*SELECTED EXCERPT:*
--------------------

Well, I don't think it really matters, because whether it's an ex - if it's an alter ego, or it's not an alter ego, the claim's against this gentleman [Gary]. And he's the - the president, managing shareholder, whole - sole shareholder of any voting stock. So he is the alter ego, realistically. So I find he is the alter ego. Is there any - do you want to argue that with me?

         ¶ 22 Gary's counsel responded, "it - it's moot, Your Honor." Counsel for the Tisch siblings disagreed it was moot, so the court made further findings:

I find the elements of alter ego. I find he is the alter ego, they're one and the same for the purp - for this purpose.
. . . .
He still has corporate shield and everything else. The corporation is a valid corporation. But he's - he is the sole controller of the corporation. . . . I'm - you know, as to the purposes of this case, and given the parties in this case, and the way it's lined up, I am piercing the corporate shield as to him, in - as [to] these claimed damages.

         ¶ 23 Gary moved to amend the judgment, but he only argued that the alter ego determination was erroneous because an equitable result would not be achieved by piercing ― he never argued the court's ruling constituted inside reverse veil piercing.

--------------------

*PROVIDED DATA:*
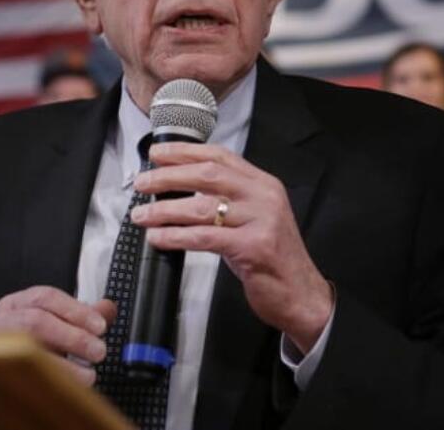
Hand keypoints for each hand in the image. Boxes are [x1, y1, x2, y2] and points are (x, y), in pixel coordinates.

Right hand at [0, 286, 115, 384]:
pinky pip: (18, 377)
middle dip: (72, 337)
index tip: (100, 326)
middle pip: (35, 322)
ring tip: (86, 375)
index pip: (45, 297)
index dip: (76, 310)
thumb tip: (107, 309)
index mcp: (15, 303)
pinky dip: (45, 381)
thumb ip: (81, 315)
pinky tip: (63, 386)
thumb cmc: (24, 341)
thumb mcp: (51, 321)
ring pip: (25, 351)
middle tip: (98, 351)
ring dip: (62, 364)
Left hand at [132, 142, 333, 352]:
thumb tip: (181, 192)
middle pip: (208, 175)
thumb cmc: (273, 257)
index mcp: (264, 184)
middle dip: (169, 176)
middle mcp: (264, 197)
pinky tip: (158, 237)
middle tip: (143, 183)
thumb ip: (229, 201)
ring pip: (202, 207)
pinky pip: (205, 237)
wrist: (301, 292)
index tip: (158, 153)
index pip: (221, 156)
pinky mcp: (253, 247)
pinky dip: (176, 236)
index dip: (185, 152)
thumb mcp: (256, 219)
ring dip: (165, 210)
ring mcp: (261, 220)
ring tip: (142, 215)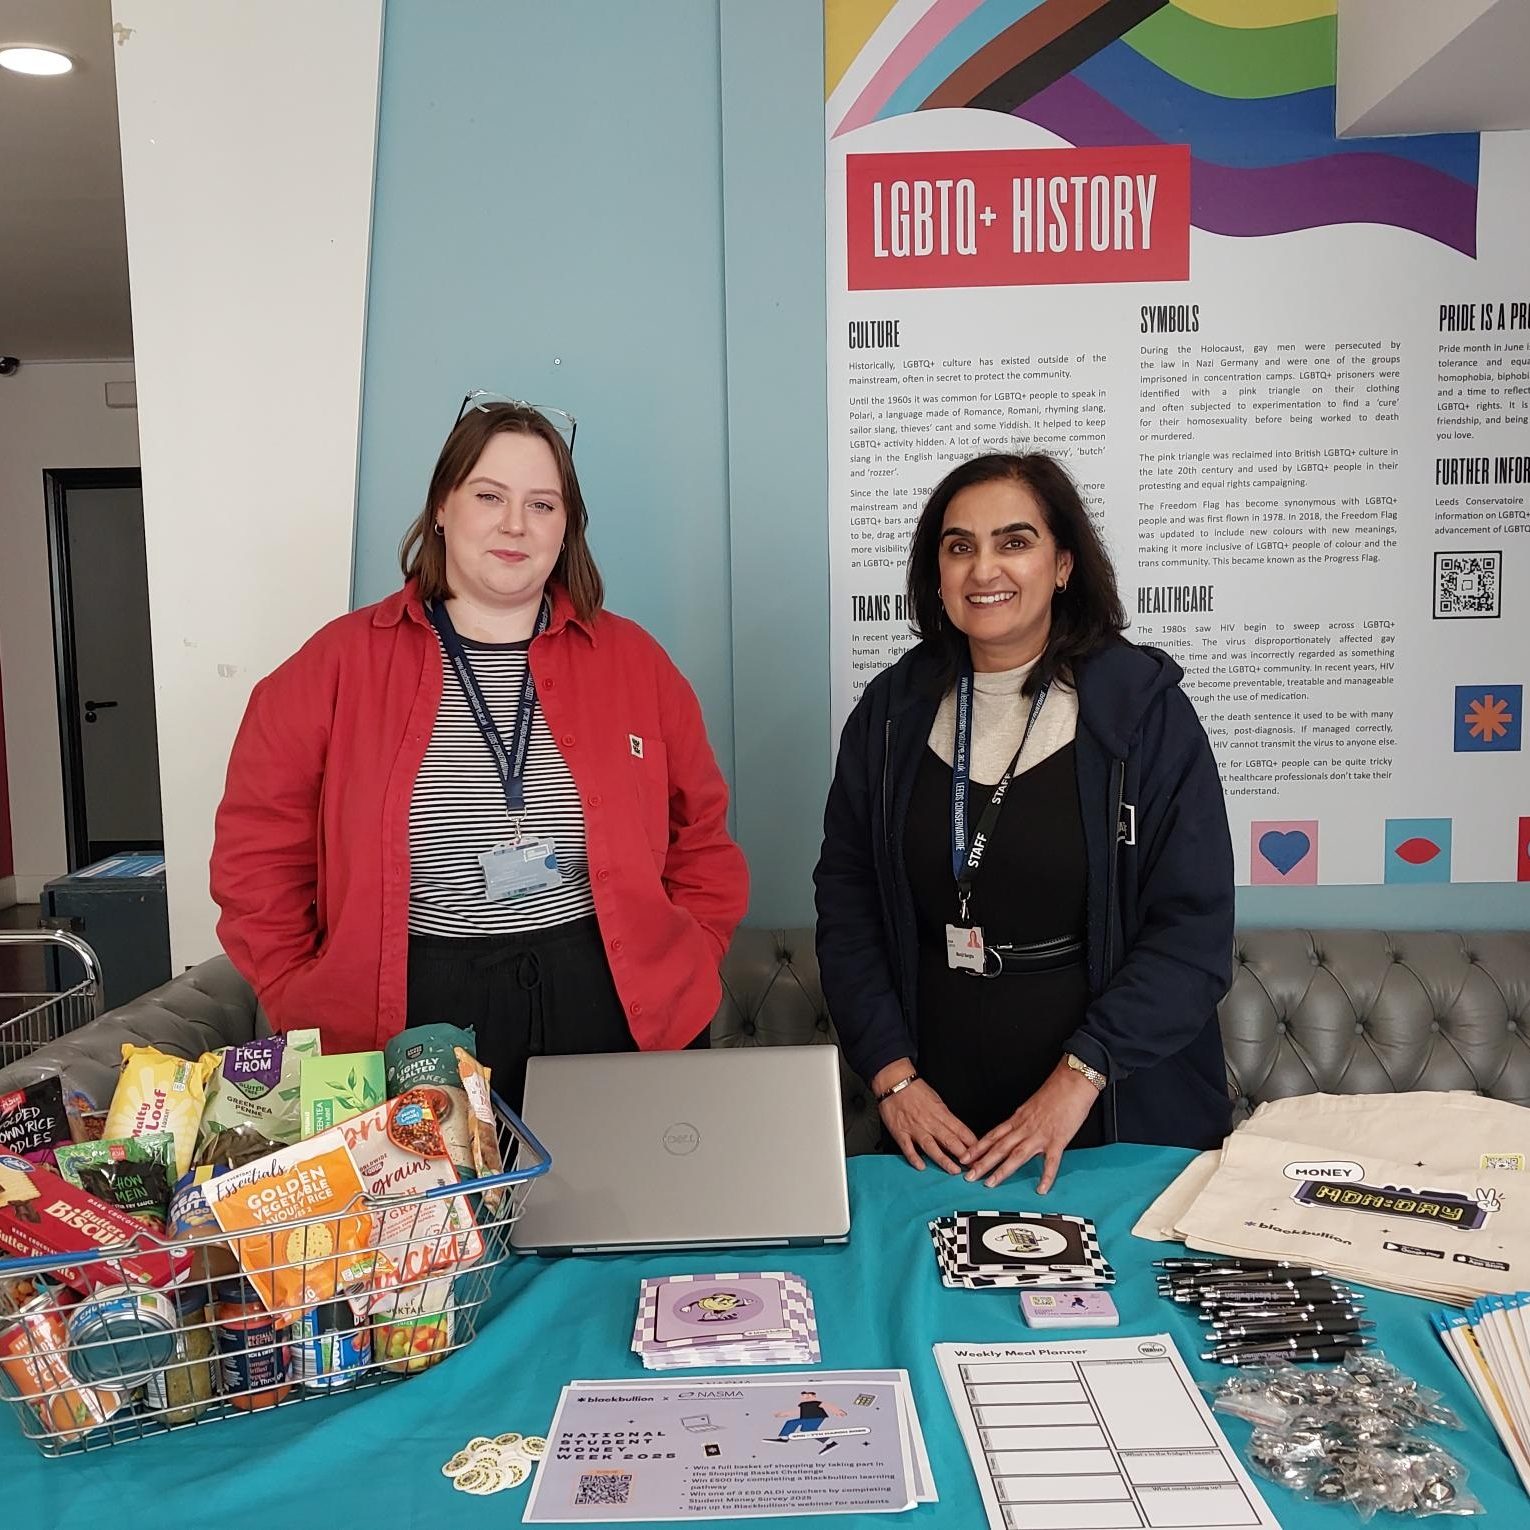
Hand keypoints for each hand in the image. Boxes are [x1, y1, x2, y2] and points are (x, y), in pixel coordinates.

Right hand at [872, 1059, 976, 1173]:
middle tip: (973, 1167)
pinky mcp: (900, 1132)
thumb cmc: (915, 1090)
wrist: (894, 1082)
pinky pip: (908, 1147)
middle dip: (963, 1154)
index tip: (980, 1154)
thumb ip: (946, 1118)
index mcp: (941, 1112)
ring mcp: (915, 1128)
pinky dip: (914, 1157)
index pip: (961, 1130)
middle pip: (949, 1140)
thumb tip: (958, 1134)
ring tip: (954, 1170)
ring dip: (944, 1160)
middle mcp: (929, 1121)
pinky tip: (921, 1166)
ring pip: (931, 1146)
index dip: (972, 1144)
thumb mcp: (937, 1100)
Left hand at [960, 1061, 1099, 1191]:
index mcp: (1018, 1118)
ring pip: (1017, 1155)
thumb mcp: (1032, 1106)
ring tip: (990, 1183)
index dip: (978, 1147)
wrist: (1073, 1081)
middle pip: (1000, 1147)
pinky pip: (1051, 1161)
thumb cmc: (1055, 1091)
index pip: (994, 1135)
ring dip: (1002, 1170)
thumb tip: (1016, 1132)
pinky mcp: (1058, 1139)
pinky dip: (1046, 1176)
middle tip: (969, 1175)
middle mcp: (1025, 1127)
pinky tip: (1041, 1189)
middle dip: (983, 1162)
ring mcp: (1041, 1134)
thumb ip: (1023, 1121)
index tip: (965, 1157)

--------------------

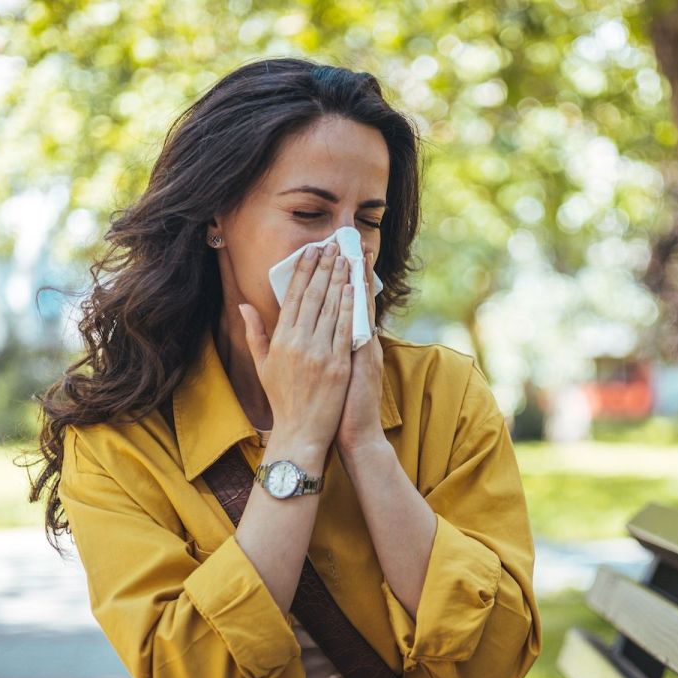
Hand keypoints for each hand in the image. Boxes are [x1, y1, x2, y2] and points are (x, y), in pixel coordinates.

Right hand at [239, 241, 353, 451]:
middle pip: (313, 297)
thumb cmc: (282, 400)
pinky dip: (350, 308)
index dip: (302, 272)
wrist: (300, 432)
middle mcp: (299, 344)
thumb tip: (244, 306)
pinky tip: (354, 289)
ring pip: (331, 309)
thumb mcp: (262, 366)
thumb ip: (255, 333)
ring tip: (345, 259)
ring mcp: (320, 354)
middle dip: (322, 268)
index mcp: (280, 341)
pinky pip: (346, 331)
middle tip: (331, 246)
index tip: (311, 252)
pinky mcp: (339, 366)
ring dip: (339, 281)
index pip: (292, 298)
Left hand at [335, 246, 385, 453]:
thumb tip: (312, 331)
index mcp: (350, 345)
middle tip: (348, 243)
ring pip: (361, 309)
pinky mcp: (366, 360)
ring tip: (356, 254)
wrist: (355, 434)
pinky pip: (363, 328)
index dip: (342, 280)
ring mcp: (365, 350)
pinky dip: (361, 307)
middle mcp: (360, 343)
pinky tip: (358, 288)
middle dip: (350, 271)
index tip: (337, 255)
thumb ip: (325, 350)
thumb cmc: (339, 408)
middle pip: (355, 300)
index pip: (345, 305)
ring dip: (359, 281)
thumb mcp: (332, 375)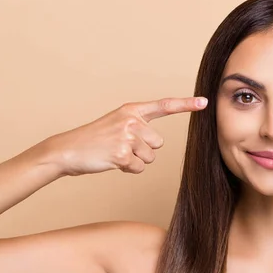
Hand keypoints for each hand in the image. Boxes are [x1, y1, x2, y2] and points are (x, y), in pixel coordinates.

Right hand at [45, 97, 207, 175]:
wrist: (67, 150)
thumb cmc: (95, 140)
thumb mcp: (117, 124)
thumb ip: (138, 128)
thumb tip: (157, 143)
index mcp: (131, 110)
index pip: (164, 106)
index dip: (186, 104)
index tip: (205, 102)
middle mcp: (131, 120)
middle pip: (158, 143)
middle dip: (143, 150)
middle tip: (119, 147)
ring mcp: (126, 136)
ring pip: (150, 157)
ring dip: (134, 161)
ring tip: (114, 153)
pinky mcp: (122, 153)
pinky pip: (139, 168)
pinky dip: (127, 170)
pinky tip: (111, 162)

--------------------

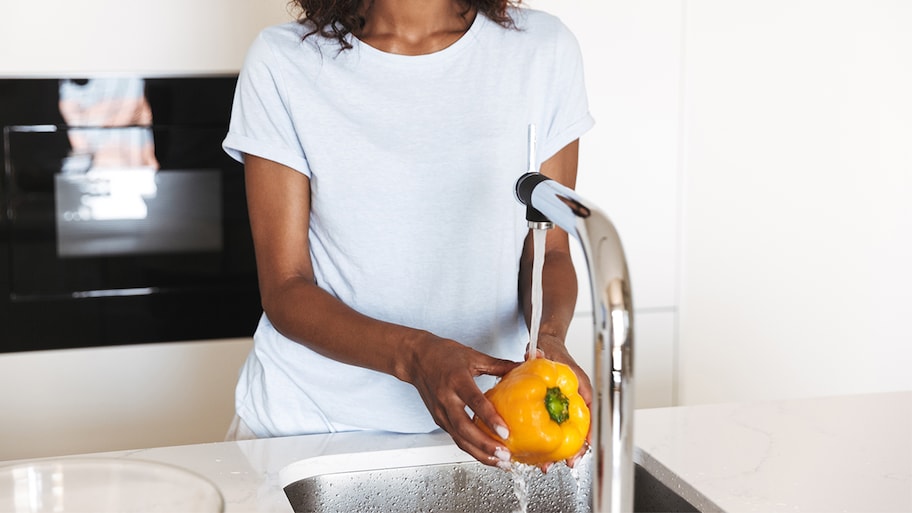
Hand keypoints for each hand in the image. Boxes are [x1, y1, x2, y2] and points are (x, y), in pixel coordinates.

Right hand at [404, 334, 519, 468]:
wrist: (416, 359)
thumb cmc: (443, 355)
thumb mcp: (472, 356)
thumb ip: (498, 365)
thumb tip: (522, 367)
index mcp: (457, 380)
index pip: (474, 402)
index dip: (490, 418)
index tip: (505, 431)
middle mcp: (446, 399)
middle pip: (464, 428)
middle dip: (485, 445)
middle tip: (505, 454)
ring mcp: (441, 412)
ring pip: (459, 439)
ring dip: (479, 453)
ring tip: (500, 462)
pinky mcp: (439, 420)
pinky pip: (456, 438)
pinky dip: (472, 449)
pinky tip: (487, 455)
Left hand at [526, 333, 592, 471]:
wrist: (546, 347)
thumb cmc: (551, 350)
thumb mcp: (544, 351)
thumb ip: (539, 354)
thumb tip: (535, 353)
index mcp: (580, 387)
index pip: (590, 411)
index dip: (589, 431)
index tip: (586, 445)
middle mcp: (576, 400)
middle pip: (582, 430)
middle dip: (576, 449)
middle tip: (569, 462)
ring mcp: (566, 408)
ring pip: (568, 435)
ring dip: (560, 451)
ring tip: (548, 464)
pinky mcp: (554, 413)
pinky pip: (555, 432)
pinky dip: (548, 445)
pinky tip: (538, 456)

--------------------

*WORK TO BE COMPLETED:* Copy out the entire alter ego excerpt word for word. Work only from the alter ego excerpt and leave the listing aside.

*ANSWER:*
Well, I don't think it really matters, because whether it's an ex - if it's an alter ego, or it's not an alter ego, the claim's against this gentleman [Gary]. And he's the - the president, managing shareholder, whole - sole shareholder of any voting stock. So he is the alter ego, realistically. So I find he is the alter ego. Is there any - do you want to argue that with me?

         ¶ 22 Gary's counsel responded, "it - it's moot, Your Honor." Counsel for the Tisch siblings disagreed it was moot, so the court made further findings:

I find the elements of alter ego. I find he is the alter ego, they're one and the same for the purp - for this purpose.
. . . .
He still has corporate shield and everything else. The corporation is a valid corporation. But he's - he is the sole controller of the corporation. . . . I'm - you know, as to the purposes of this case, and given the parties in this case, and the way it's lined up, I am piercing the corporate shield as to him, in - as [to] these claimed damages.

         ¶ 23 Gary moved to amend the judgment, but he only argued that the alter ego determination was erroneous because an equitable result would not be achieved by piercing ― he never argued the court's ruling constituted inside reverse veil piercing.